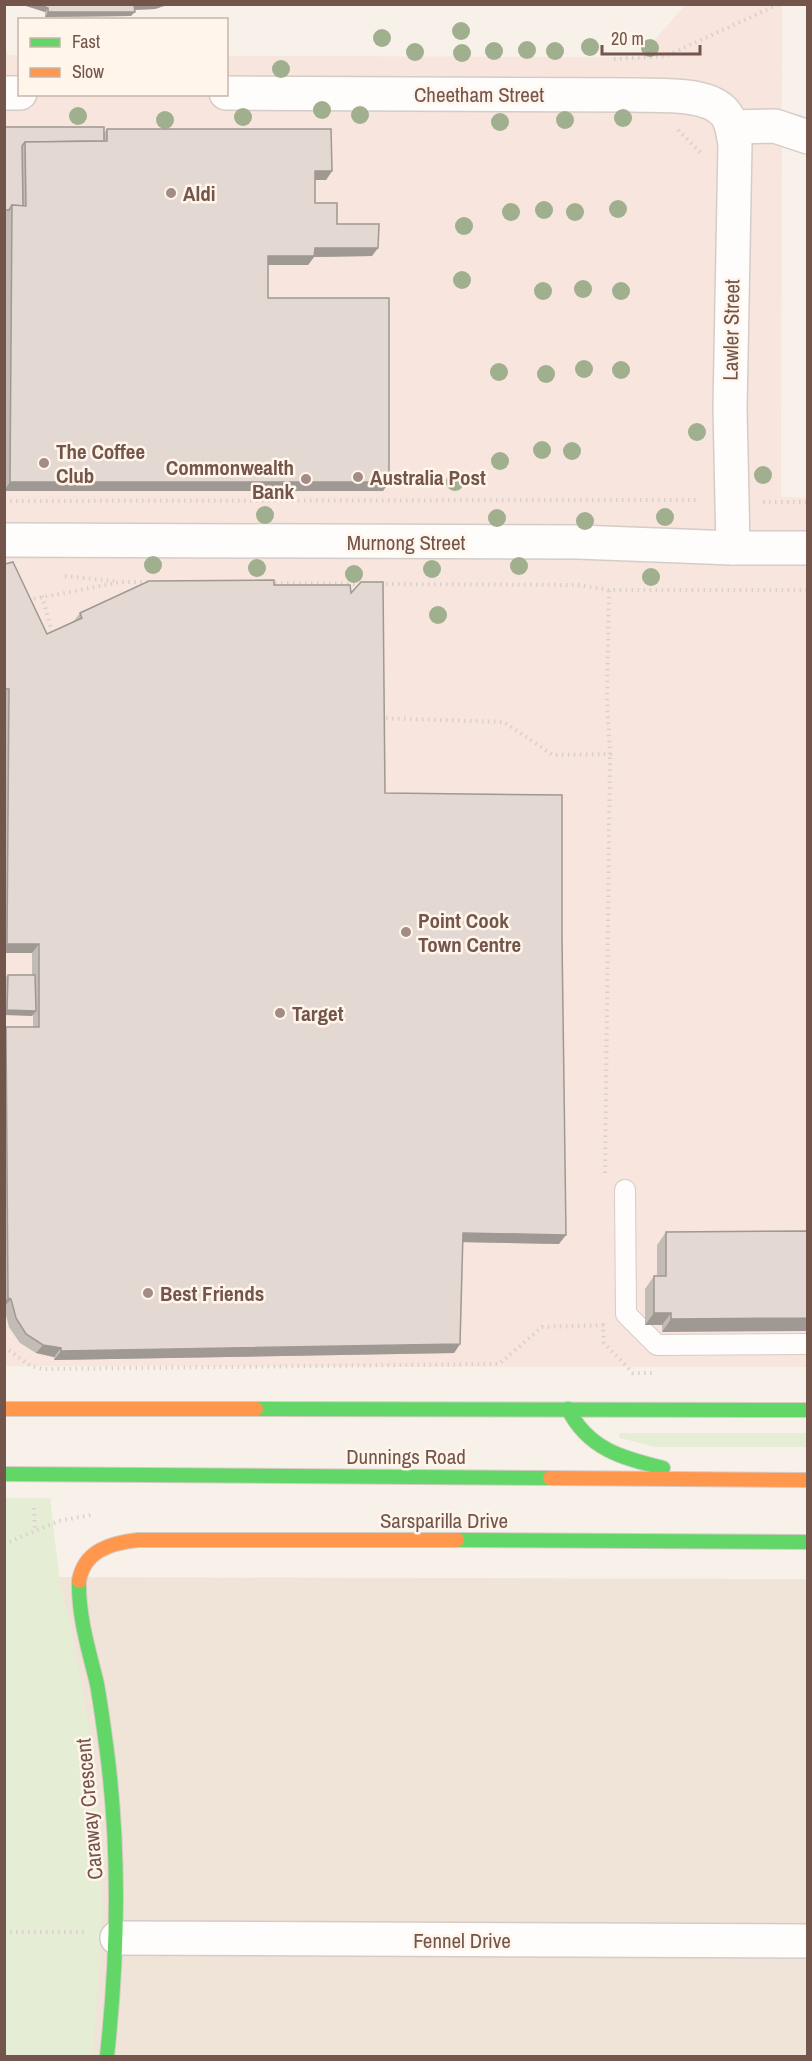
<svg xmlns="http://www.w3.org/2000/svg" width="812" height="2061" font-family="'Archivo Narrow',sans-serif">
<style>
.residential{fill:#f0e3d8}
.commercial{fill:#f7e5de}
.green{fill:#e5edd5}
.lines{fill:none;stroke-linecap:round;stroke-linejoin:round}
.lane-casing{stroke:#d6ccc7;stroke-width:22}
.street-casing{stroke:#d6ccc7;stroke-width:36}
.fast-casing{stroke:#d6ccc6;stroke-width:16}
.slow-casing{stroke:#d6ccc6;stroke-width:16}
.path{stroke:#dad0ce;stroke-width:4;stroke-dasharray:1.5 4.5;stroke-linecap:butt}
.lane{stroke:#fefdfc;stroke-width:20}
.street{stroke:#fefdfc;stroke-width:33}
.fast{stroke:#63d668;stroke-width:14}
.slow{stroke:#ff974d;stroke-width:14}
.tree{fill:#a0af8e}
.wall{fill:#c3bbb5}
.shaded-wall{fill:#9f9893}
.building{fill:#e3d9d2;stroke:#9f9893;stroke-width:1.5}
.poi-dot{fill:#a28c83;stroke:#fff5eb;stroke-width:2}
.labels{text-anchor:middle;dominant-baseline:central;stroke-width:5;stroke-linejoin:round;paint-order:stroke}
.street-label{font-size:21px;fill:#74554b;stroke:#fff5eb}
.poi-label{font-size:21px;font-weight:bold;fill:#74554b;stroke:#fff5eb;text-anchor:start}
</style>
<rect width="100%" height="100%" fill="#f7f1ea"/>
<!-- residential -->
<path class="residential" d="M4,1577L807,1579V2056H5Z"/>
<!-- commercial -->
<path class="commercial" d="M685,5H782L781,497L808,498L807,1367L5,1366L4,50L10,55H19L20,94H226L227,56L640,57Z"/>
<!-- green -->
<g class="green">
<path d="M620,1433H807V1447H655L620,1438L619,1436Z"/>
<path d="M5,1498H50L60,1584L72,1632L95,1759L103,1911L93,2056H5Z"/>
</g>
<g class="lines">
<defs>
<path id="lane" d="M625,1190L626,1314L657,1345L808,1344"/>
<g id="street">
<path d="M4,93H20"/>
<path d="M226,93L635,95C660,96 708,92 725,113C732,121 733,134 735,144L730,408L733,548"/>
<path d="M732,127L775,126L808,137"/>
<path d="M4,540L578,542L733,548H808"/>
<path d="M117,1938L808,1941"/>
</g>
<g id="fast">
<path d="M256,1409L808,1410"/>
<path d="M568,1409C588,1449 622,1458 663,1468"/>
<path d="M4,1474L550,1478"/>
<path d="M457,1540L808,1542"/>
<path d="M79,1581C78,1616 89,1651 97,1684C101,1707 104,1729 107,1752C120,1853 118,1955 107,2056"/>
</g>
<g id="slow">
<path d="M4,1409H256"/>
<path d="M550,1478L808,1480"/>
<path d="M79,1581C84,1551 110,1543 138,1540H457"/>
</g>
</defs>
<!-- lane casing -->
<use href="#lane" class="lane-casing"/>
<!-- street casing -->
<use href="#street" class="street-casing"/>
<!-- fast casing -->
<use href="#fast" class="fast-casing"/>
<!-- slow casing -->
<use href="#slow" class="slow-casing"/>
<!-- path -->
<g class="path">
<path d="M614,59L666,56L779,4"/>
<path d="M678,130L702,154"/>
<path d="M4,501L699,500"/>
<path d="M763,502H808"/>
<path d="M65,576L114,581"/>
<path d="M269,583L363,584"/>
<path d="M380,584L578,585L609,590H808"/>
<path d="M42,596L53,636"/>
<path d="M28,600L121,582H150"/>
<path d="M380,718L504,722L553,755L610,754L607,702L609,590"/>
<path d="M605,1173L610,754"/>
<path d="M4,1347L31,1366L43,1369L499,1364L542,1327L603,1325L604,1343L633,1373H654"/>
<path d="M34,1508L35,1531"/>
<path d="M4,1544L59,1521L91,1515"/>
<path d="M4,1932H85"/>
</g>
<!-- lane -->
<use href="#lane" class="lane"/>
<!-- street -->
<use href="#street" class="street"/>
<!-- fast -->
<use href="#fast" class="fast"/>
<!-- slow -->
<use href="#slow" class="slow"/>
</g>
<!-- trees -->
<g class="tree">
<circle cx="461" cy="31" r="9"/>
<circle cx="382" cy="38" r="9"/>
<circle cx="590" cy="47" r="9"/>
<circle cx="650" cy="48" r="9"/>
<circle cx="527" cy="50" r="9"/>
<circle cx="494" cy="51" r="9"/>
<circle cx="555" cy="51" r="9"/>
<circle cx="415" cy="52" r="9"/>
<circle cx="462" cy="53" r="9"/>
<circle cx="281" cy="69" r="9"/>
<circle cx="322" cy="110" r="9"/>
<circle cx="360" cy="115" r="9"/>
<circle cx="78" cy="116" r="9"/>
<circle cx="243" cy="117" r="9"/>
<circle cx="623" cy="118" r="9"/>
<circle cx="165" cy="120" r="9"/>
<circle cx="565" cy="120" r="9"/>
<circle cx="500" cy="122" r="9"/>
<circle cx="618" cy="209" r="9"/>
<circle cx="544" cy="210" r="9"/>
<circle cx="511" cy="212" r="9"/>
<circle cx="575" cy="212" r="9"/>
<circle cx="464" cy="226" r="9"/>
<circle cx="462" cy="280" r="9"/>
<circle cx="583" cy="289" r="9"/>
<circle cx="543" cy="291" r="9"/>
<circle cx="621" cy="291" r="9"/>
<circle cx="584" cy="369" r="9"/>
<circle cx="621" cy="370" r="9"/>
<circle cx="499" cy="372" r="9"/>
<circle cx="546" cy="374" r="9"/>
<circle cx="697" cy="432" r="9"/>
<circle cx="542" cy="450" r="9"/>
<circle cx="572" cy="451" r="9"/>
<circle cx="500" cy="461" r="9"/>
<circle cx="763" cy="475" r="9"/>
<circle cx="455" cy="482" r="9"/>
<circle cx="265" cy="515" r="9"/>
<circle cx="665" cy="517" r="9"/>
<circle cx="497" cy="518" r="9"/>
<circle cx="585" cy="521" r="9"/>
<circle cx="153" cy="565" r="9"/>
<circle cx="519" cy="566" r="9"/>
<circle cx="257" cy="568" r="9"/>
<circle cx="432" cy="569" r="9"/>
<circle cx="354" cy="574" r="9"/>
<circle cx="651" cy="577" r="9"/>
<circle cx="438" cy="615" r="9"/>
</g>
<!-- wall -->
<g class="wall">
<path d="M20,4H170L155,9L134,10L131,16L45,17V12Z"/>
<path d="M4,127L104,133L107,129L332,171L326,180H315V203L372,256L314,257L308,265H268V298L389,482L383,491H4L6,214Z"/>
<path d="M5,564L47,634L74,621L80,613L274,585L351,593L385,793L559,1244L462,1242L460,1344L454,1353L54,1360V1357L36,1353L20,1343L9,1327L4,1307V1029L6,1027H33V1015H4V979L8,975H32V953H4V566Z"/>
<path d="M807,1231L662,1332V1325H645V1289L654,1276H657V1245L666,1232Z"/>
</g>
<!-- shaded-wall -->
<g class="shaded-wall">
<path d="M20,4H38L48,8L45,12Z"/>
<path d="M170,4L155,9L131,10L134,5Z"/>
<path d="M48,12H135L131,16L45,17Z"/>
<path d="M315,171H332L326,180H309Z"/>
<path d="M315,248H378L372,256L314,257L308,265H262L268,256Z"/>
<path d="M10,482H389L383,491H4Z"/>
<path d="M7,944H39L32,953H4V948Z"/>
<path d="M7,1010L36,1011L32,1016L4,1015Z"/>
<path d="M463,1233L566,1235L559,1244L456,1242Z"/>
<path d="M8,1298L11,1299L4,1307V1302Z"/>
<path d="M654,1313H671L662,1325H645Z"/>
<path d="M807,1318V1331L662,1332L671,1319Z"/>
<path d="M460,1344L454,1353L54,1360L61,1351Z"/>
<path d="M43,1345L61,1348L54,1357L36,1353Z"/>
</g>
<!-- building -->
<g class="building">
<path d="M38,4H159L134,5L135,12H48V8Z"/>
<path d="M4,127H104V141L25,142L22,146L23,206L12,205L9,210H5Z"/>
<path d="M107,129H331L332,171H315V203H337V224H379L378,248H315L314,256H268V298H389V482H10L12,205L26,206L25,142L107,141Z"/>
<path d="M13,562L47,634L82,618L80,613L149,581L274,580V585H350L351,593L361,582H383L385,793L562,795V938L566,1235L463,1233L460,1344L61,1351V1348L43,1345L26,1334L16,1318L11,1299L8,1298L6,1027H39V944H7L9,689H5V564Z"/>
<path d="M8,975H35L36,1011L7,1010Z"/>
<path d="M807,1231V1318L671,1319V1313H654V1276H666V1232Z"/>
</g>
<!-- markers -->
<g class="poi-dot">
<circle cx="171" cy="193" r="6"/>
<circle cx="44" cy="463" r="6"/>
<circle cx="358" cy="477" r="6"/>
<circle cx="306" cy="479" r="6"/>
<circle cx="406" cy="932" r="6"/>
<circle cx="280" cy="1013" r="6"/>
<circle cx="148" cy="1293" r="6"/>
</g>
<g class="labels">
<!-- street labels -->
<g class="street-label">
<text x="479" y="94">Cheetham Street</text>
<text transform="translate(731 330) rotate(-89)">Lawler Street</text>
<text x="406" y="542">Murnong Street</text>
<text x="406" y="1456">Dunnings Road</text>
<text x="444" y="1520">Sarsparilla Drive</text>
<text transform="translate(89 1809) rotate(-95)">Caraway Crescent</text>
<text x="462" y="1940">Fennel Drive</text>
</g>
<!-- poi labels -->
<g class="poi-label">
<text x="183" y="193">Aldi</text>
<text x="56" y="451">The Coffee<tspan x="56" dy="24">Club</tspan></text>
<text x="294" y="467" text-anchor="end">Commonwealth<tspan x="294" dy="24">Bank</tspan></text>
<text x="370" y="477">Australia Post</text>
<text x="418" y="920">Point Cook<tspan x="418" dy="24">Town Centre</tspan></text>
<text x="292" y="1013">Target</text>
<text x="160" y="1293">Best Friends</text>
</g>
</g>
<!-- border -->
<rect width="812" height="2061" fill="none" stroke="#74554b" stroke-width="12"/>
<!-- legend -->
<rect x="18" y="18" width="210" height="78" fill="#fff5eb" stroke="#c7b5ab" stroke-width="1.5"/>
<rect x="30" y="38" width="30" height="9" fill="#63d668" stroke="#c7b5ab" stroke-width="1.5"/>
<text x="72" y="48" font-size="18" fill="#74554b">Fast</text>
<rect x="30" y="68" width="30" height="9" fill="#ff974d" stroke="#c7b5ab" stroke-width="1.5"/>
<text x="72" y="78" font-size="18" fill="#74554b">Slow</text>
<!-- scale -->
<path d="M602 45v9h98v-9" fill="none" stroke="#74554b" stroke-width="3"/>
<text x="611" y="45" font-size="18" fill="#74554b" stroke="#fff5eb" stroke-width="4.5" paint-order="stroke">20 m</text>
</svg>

..............................

▸ **AIM OF THE EXERCISE**: A single number, please: the count of lines above that contain the string "round".

▸ **OUTPUT FOR THIS EXERCISE**: 2